Using the listing below, select the lines with the word "kettle" and copy them.

-- RAW DATA follows --

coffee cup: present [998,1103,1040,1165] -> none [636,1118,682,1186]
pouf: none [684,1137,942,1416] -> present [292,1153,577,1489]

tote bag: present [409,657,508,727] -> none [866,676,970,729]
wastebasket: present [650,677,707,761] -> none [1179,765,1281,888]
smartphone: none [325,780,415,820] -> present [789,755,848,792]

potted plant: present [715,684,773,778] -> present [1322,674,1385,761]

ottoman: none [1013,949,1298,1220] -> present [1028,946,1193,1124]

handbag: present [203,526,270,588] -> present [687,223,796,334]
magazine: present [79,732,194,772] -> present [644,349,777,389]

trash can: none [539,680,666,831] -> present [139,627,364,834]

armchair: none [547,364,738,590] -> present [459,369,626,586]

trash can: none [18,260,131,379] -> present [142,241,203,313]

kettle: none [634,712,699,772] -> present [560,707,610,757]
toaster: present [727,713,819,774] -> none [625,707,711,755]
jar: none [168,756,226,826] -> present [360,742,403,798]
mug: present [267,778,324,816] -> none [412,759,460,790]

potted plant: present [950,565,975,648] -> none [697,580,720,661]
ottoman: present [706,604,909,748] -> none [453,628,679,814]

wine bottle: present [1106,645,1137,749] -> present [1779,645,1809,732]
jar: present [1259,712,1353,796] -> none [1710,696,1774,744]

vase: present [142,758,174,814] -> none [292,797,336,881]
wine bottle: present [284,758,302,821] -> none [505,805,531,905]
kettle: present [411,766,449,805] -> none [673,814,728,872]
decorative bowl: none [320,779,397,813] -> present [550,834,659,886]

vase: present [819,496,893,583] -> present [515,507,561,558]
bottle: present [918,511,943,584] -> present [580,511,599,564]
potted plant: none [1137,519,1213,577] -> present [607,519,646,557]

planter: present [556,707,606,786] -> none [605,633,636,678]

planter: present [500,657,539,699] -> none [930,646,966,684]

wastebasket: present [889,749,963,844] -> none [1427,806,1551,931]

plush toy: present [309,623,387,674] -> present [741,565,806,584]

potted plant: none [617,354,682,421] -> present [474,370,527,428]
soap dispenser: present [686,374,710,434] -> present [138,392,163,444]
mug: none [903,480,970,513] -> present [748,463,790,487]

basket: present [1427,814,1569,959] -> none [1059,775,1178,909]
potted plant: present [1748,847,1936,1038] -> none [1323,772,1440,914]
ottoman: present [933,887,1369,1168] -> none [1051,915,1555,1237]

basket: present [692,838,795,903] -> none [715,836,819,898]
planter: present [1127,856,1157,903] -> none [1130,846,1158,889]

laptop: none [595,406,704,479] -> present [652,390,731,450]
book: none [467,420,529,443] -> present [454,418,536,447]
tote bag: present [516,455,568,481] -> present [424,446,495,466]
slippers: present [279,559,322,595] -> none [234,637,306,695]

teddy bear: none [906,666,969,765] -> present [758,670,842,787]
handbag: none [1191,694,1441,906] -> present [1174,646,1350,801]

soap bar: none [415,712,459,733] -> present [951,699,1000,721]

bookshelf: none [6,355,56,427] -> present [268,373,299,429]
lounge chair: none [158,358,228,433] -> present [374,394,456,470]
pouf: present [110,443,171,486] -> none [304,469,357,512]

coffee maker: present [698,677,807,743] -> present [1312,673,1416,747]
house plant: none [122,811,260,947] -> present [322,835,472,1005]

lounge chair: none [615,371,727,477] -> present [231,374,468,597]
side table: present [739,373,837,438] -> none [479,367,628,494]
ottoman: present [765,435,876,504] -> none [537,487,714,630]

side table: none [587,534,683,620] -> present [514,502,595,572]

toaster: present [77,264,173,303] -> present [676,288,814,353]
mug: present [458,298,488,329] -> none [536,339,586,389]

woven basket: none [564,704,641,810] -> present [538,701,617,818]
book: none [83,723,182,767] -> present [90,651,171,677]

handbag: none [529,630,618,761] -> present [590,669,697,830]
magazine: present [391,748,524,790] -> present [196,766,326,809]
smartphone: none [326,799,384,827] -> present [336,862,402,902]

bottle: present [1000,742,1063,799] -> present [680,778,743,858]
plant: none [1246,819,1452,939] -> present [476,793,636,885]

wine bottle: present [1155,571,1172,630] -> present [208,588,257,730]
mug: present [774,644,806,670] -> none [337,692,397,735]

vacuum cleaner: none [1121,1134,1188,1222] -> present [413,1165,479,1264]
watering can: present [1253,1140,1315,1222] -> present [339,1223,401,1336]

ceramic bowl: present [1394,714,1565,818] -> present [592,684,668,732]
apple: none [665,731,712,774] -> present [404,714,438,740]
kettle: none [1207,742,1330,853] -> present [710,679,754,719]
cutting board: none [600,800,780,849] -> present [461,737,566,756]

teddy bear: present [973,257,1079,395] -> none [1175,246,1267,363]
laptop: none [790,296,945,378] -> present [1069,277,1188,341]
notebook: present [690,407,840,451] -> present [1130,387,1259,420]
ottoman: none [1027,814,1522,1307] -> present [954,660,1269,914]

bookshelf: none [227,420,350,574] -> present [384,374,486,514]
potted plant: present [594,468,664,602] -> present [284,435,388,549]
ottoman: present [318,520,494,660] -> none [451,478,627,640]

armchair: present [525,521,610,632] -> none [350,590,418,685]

-- RAW DATA concluded --

COMPLETED TASK:
kettle: none [634,712,699,772] -> present [560,707,610,757]
kettle: present [411,766,449,805] -> none [673,814,728,872]
kettle: none [1207,742,1330,853] -> present [710,679,754,719]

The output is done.